» **Exercise requirements**:
Only the count is needed. Count the lines below with the word "outlook" in them.

**** Data records

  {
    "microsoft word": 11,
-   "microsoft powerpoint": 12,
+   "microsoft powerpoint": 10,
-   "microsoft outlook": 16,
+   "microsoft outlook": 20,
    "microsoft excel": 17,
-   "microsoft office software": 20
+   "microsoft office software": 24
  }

********
**** Data records

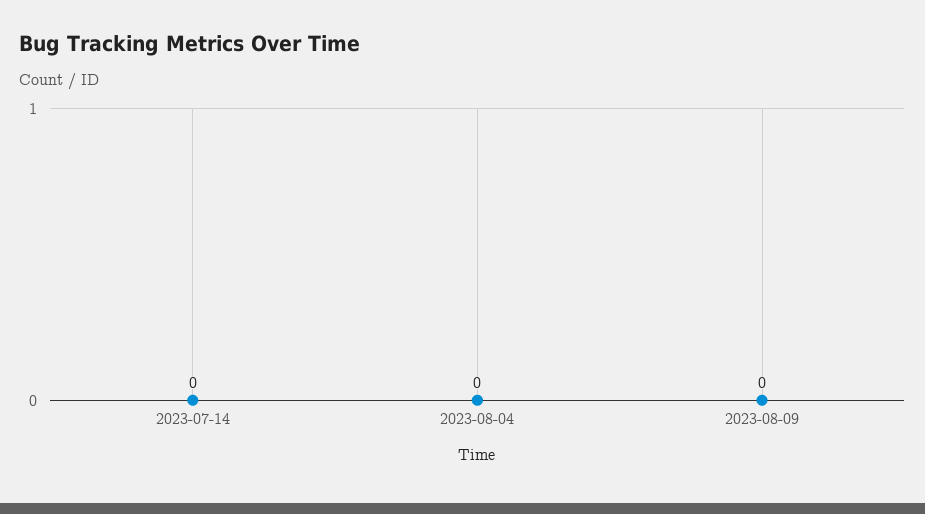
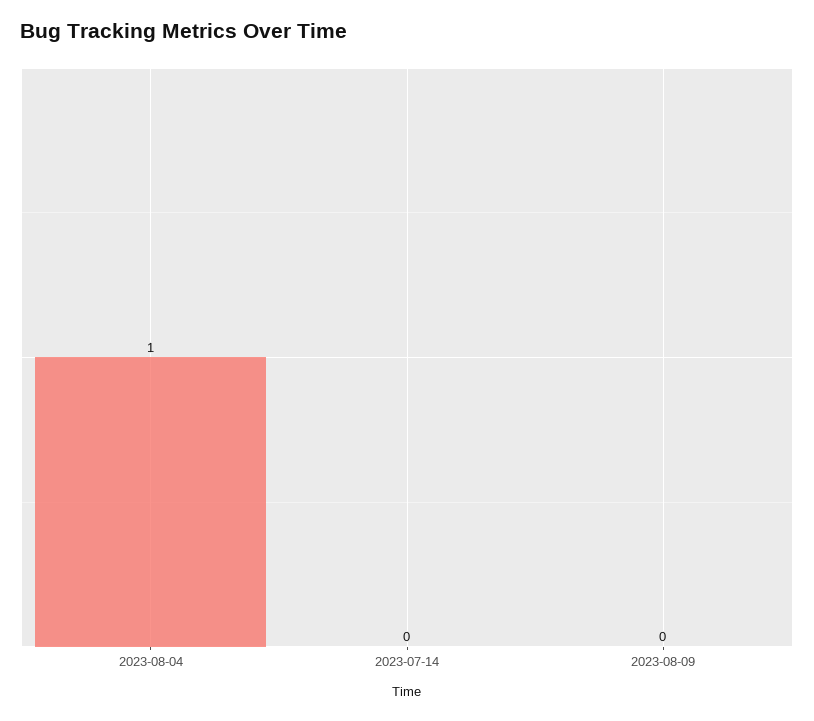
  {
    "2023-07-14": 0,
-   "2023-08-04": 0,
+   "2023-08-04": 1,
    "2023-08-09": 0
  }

********
**** Data records

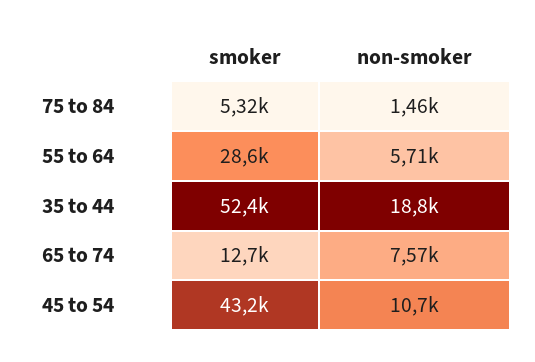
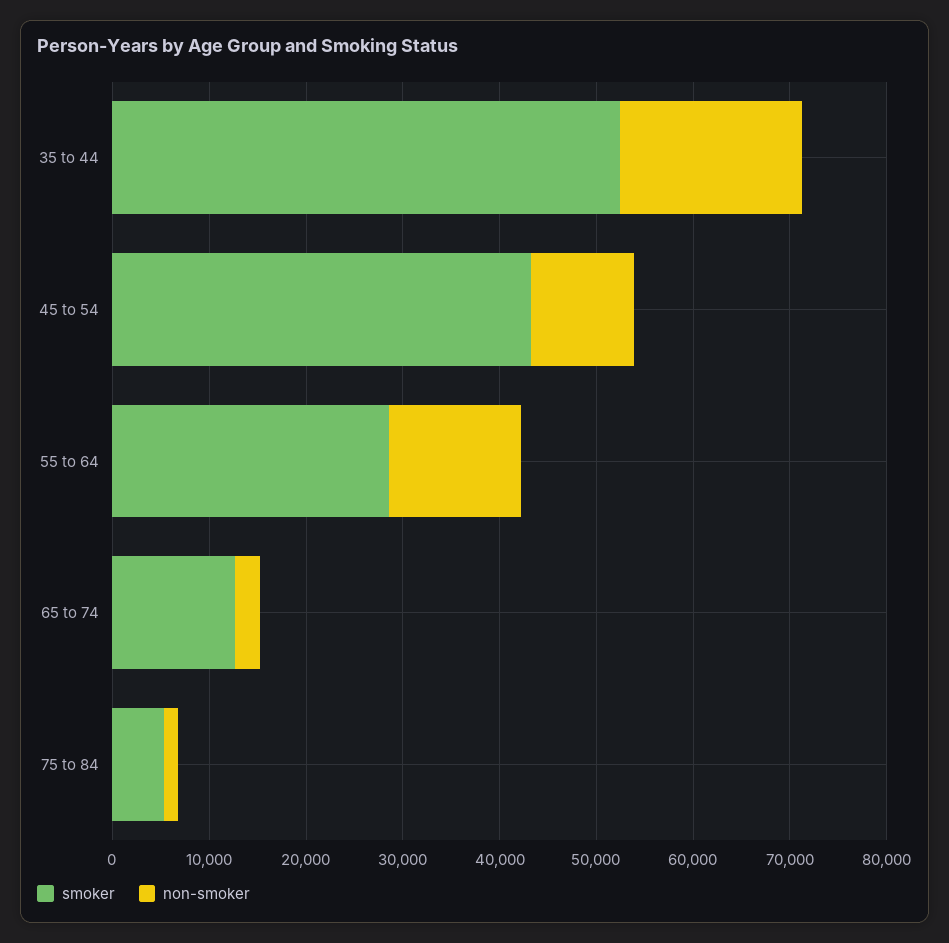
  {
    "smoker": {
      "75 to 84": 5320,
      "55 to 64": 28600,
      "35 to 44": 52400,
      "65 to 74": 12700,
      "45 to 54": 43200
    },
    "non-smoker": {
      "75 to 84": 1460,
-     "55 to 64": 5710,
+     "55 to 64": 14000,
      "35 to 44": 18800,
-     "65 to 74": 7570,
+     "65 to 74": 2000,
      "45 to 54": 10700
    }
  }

********

» **Response to the task**:
2